第6話具象と抽象

 あれから十五分。


「どう? カケル君? 誰かいる?」


 俺たちは、再び、さっきの路地裏に恐る恐る戻ってきたが、そこには幸運な事に人の姿は無かった。


「いや、誰も居なそうだ……」


 それどころか、


「あれじゃない!」


 アカリがそっと指さした方を見ると、道端にまだ俺の金貨袋が残っていたのだ。


「本当だ!」


 そこで俺は、慌ててその幸運に飛びついた。


「やったね。
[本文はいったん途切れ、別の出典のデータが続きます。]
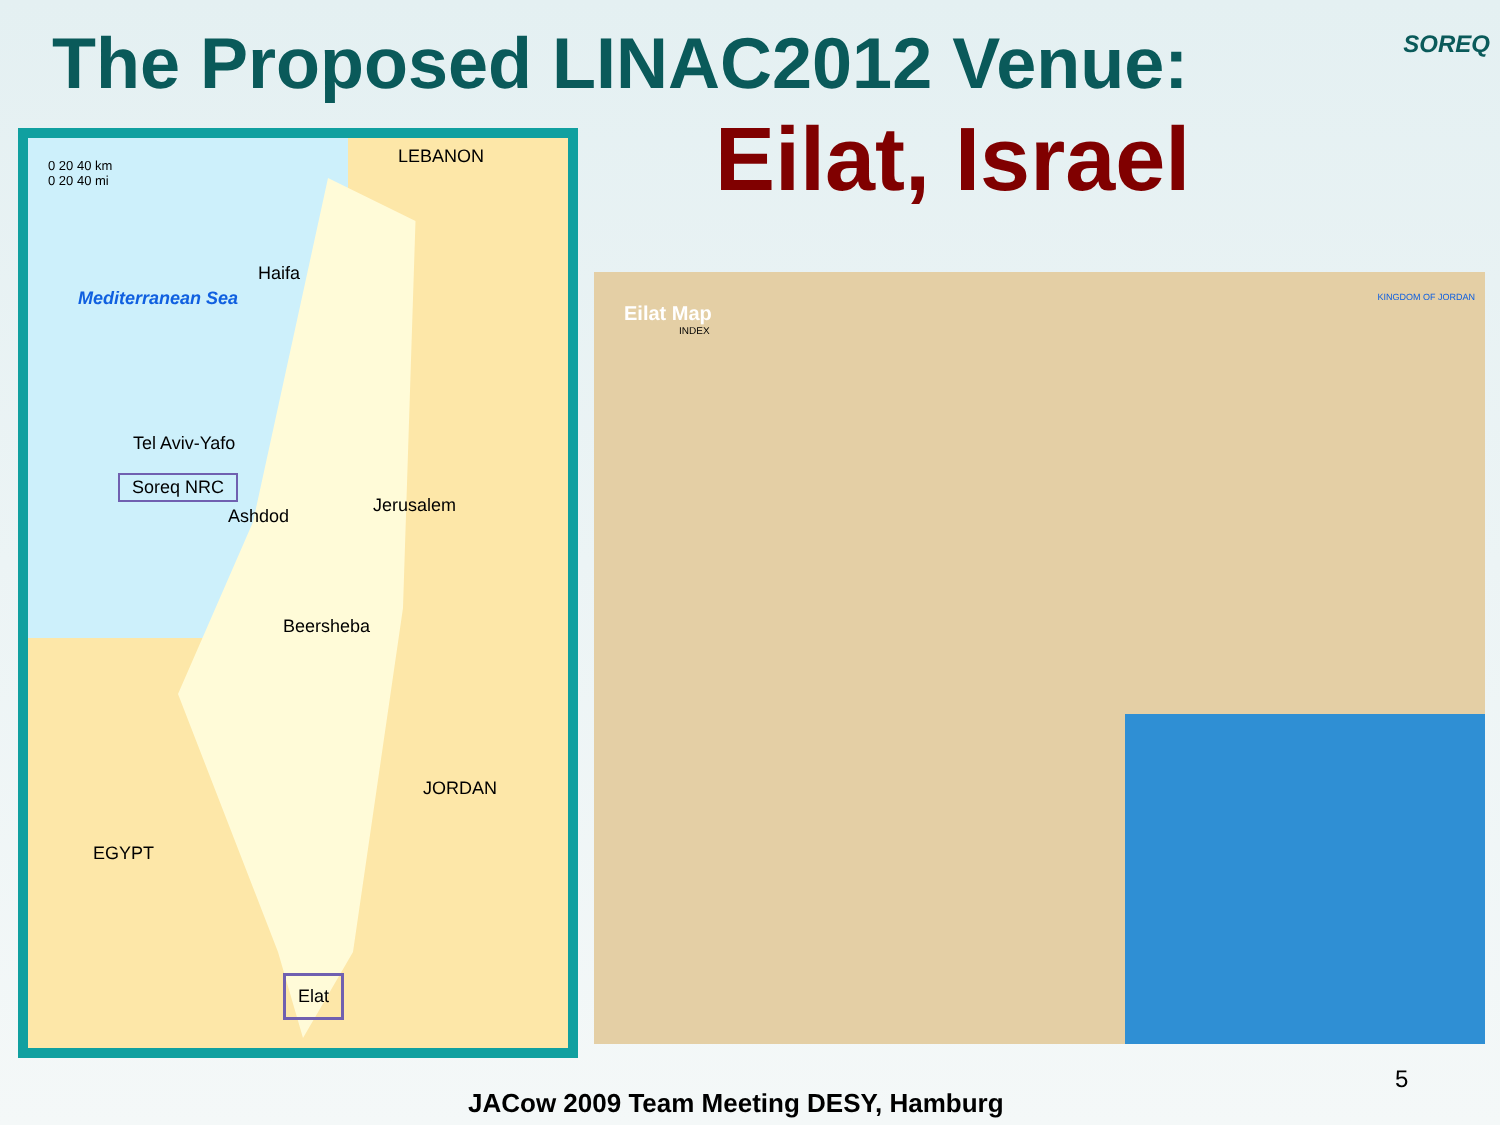The Proposed LINAC2012 Venue: SOREQ
Eilat, Israel
0 20 40 km
0 20 40 mi
LEBANON
Haifa
Mediterranean Sea
Tel Aviv-Yafo
Soreq NRC
Ashdod
Jerusalem
Beersheba
JORDAN
EGYPT
Elat
Eilat Map
INDEX
KINGDOM OF JORDAN
5
JACow 2009 Team Meeting DESY, Hamburg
カケル君」

「いや……これは、俺のじゃない……」


 しかし、それは決して俺の金貨袋じゃなかった。

 当然嫌な予感がした俺たちは、すぐにそれから離れようとしたが、残念ながらその時には手遅れである。


「逃げろ?! アカリ?!」


 なぜなら俺が叫ぶ前に、その金貨袋の横から腕だけが一本にゅるっと飛び出してきて、俺が金貨袋に伸ばした手を掴んだからだ。


「クックックック……。やっぱ戻ってきたか……」


【いいかい。カケル。魔法には三タイプある。具象と抽象と……】


 その瞬間、俺は、この間、エルテに教わった事を思い出していた。


「さて、もう逃げられねぇーぞ」


【もし相手が具象なら見えるものを信じな。抽象なら逆に見えるものは信じちゃいけない。どちらでもないならあきらめて逃げな】


 だが、それは対処方法を間違わなければ、まだ、俺たちにも希望が残されているという事を意味していた。